-- WORK REQUIRED --
Where in the listing does the string "center" appear? Copy every line that holds it.

-- LISTED RECORDS --
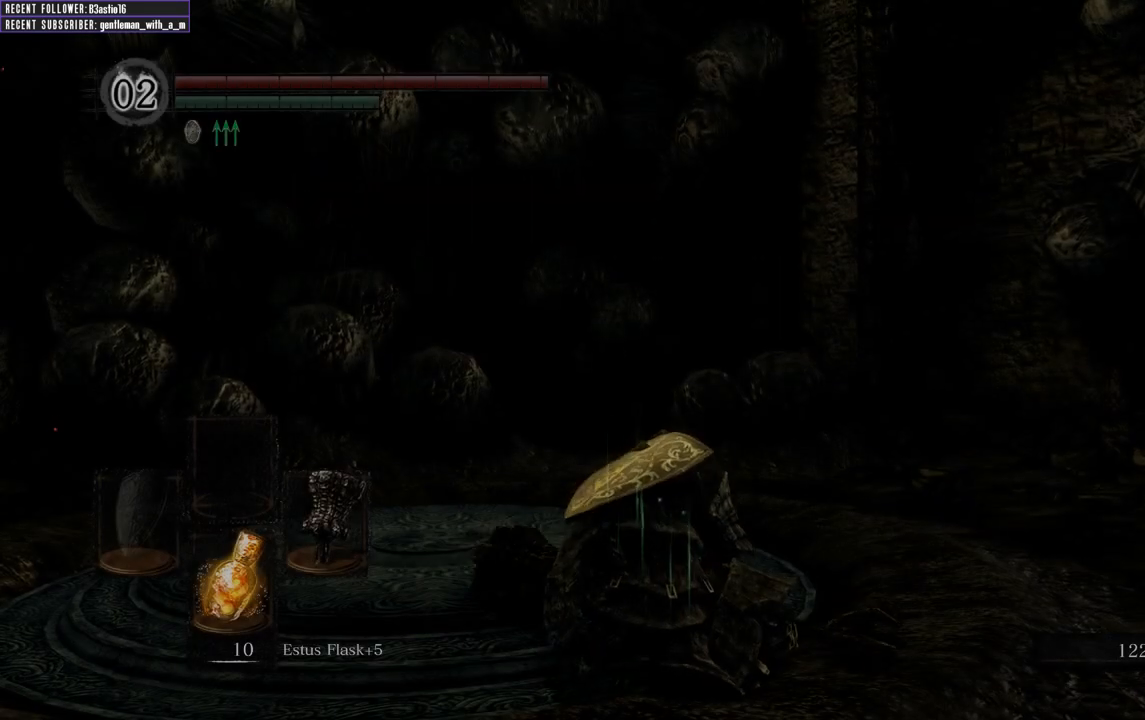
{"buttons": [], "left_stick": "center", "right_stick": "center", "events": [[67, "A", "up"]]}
* * *
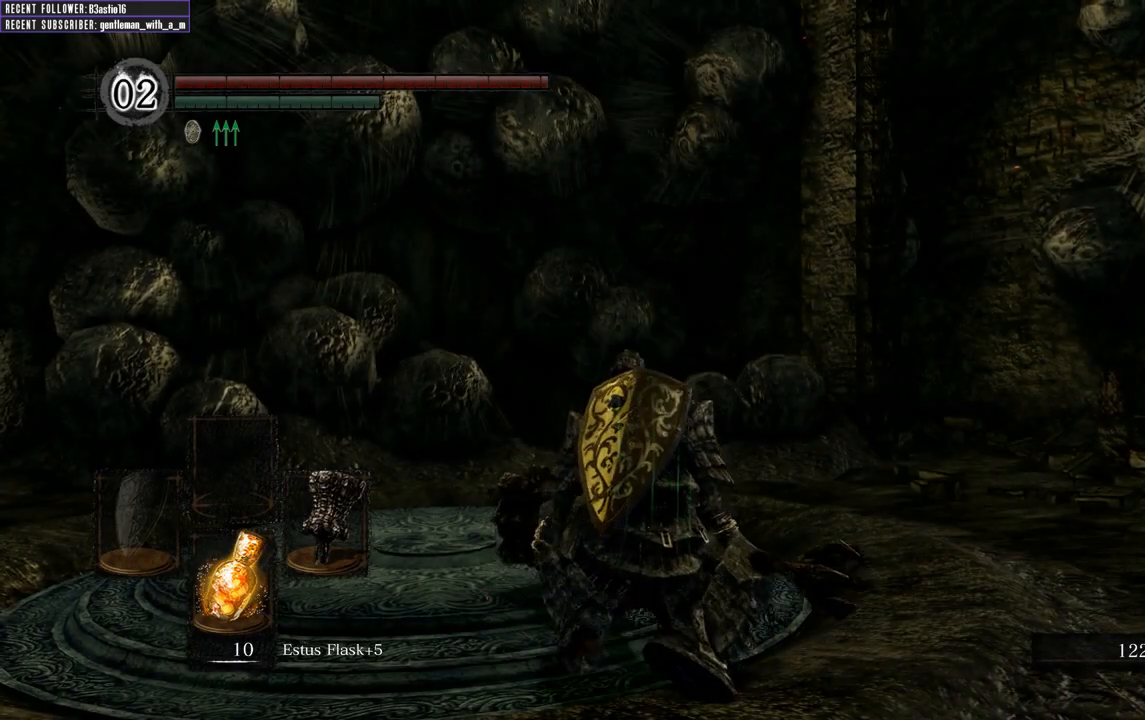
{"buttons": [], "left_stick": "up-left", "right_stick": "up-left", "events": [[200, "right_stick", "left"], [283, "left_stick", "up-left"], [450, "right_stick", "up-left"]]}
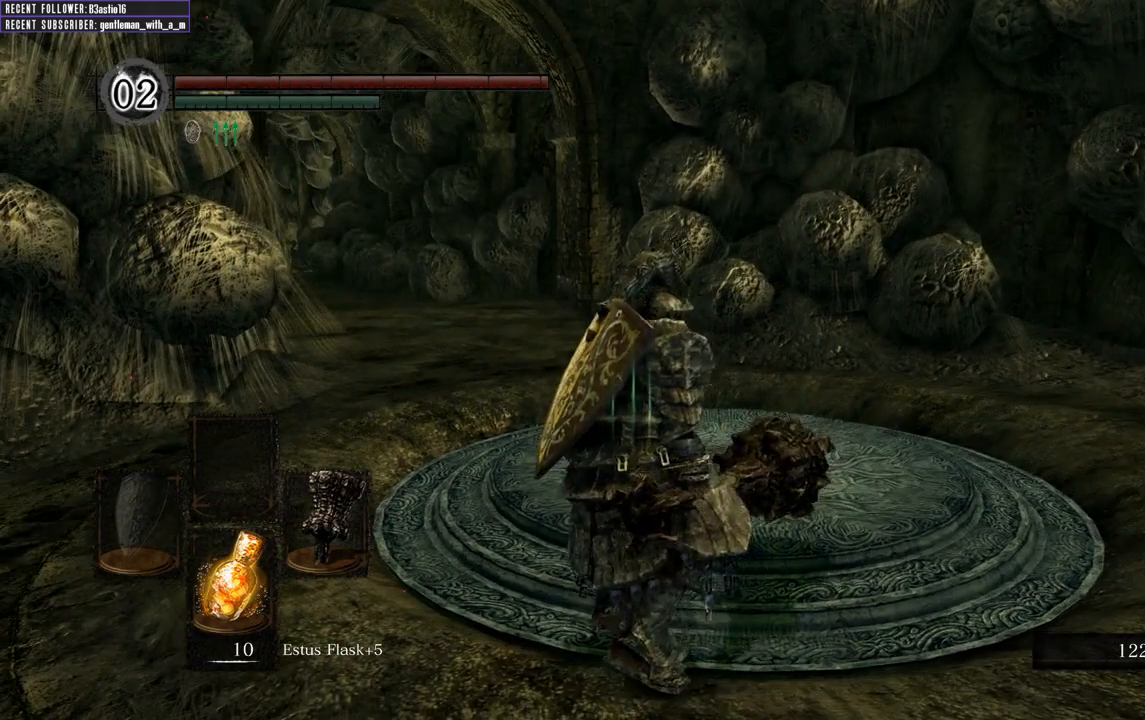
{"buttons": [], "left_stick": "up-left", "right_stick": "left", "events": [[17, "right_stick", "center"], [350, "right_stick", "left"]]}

-- THE ANSWER --
{"buttons": [], "left_stick": "center", "right_stick": "center", "events": [[67, "A", "up"]]}
{"buttons": [], "left_stick": "up-left", "right_stick": "left", "events": [[17, "right_stick", "center"], [350, "right_stick", "left"]]}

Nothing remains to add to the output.